Challenge 1
Reproduce the records exactly as they appear, starting at the beginning of the records and ending with the line that contains "list ...let‘s vim! [98, 315, 1861, 1081]". Include that line.

Source
Tuesday evening, June 27th

Once again, we awakened our boys in time to clean themselves up before breakfast. The day began with the morning flag ceremony on the plaza outside the dining hall. We had the pleasure of seeing four of our Scouts, led by Senior Patrol Leader Ben Bryant, join the Geiger staff color guard in the raising of the colors. After Old Glory was flying on the cool morning breeze, the men of Troop 451 had the honor of hoisting the Texas flag to fly over the soil of Missouri.

Troop 451 earned this signal honor by presenting the cleanest campsite for morning inspection. Our Scouts and Scouters enjoy the recognition but the most important thing is having a neat, clean, safe campsite. We did not, however, savor the sight of our troop flag gracing the central dais in the dining hall. Last night, Troop 21, from Saint Joseph, Missouri, garnered 'Sharpest Unit" honors, and a sharp unit they are!

Supplied records
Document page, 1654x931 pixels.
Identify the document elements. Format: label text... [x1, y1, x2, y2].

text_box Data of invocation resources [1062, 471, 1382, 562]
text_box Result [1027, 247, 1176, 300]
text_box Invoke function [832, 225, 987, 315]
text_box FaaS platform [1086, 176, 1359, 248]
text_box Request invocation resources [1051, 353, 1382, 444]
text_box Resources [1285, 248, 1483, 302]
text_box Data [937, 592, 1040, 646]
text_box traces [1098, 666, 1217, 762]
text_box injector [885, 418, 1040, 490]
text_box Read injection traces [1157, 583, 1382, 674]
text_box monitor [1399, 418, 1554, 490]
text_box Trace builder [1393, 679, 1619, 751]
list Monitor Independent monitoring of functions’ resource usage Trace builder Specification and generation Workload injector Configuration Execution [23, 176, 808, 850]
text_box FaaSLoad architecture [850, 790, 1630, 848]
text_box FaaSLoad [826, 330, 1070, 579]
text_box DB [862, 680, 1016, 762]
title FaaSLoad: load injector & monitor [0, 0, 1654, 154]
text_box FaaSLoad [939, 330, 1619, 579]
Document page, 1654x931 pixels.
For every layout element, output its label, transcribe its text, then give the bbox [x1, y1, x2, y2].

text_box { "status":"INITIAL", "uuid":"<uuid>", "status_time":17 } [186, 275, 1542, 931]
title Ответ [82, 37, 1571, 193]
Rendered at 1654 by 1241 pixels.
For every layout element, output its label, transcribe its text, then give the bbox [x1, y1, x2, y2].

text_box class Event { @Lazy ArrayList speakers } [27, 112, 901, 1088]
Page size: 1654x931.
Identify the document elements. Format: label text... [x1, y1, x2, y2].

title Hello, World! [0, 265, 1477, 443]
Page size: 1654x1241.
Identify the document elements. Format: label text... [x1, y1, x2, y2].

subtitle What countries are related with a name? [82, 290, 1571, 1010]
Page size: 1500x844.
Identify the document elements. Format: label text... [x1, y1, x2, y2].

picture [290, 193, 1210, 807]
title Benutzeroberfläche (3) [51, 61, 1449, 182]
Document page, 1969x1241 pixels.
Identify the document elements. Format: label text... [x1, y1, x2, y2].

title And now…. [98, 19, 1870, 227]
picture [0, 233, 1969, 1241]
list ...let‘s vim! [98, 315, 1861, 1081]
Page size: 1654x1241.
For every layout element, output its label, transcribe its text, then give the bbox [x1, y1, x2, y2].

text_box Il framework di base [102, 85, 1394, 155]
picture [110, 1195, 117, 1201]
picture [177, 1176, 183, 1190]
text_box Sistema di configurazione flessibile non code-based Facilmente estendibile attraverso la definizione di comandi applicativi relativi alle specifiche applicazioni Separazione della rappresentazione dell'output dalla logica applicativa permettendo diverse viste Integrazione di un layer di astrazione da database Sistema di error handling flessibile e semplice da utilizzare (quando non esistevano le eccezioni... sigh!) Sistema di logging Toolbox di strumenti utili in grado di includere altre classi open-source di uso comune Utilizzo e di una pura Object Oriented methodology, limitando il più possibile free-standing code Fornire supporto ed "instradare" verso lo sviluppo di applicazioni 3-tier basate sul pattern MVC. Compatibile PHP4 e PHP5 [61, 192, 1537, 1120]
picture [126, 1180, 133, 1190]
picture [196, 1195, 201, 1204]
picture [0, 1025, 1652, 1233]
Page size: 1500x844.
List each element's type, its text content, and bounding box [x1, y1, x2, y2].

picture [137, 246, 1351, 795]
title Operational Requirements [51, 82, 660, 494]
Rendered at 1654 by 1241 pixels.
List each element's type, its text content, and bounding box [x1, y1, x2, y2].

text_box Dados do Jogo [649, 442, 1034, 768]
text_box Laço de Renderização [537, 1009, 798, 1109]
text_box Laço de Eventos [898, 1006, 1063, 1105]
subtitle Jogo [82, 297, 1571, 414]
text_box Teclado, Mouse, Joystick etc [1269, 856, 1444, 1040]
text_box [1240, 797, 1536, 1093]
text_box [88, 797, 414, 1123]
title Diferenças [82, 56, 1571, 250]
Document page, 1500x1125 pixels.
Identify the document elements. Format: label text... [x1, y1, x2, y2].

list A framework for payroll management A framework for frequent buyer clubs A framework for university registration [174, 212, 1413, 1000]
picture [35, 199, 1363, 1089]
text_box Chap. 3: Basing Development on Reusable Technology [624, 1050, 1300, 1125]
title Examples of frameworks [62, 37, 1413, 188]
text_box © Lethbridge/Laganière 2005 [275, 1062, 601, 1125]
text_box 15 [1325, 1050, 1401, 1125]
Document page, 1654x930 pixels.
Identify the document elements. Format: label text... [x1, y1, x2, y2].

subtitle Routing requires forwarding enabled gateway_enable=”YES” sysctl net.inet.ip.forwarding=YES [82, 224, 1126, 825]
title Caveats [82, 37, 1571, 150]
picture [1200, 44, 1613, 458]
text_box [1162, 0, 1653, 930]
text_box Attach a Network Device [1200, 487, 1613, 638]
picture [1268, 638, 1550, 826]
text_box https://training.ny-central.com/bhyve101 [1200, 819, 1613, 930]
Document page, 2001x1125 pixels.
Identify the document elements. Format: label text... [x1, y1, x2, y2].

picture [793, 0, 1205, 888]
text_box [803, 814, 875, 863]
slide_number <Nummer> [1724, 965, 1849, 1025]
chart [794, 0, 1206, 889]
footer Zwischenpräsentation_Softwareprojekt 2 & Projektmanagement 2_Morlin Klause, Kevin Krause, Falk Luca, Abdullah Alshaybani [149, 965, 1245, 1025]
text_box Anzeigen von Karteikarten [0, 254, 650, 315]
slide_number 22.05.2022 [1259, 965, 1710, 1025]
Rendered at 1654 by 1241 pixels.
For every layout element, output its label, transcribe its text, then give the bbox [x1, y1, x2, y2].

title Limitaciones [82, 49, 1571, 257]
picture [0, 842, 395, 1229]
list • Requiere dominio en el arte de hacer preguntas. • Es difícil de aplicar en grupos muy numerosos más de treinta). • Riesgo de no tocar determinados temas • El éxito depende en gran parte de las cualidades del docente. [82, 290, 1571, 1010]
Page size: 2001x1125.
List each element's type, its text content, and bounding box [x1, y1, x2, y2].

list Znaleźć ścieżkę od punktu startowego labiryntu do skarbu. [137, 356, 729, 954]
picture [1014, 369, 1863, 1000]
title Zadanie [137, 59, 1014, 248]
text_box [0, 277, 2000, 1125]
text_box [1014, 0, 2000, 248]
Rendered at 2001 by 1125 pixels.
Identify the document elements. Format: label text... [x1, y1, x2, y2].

Challenge 2
Answer from the June 27th entry:
(a) Who led the four Scouts who joined the color guard?
(b) What did Troop 451 do to earn the honor of hoisting the Texas flag?
(c) Where is Troop 21 from?

Exercise answer 1
Document page, 1654x931 pixels.
Identify the document elements. Format: label text... [x1, y1, x2, y2].

text_box Data of invocation resources [1062, 471, 1382, 562]
text_box Result [1027, 247, 1176, 300]
text_box Invoke function [832, 225, 987, 315]
text_box FaaS platform [1086, 176, 1359, 248]
text_box Request invocation resources [1051, 353, 1382, 444]
text_box Resources [1285, 248, 1483, 302]
text_box Data [937, 592, 1040, 646]
text_box traces [1098, 666, 1217, 762]
text_box injector [885, 418, 1040, 490]
text_box Read injection traces [1157, 583, 1382, 674]
text_box monitor [1399, 418, 1554, 490]
text_box Trace builder [1393, 679, 1619, 751]
list Monitor Independent monitoring of functions’ resource usage Trace builder Specification and generation Workload injector Configuration Execution [23, 176, 808, 850]
text_box FaaSLoad architecture [850, 790, 1630, 848]
text_box FaaSLoad [826, 330, 1070, 579]
text_box DB [862, 680, 1016, 762]
title FaaSLoad: load injector & monitor [0, 0, 1654, 154]
text_box FaaSLoad [939, 330, 1619, 579]
Document page, 1654x931 pixels.
For every layout element, output its label, transcribe its text, then give the bbox [x1, y1, x2, y2].

text_box { "status":"INITIAL", "uuid":"<uuid>", "status_time":17 } [186, 275, 1542, 931]
title Ответ [82, 37, 1571, 193]
Rendered at 1654 by 1241 pixels.
For every layout element, output its label, transcribe its text, then give the bbox [x1, y1, x2, y2].

text_box class Event { @Lazy ArrayList speakers } [27, 112, 901, 1088]
Page size: 1654x931.
Identify the document elements. Format: label text... [x1, y1, x2, y2].

title Hello, World! [0, 265, 1477, 443]
Page size: 1654x1241.
Identify the document elements. Format: label text... [x1, y1, x2, y2].

subtitle What countries are related with a name? [82, 290, 1571, 1010]
Page size: 1500x844.
Identify the document elements. Format: label text... [x1, y1, x2, y2].

picture [290, 193, 1210, 807]
title Benutzeroberfläche (3) [51, 61, 1449, 182]
Document page, 1969x1241 pixels.
Identify the document elements. Format: label text... [x1, y1, x2, y2].

title And now…. [98, 19, 1870, 227]
picture [0, 233, 1969, 1241]
list ...let‘s vim! [98, 315, 1861, 1081]

Exercise answer 2
(a) Senior Patrol Leader Ben Bryant
(b) It presented the cleanest campsite for morning inspection.
(c) Saint Joseph, Missouri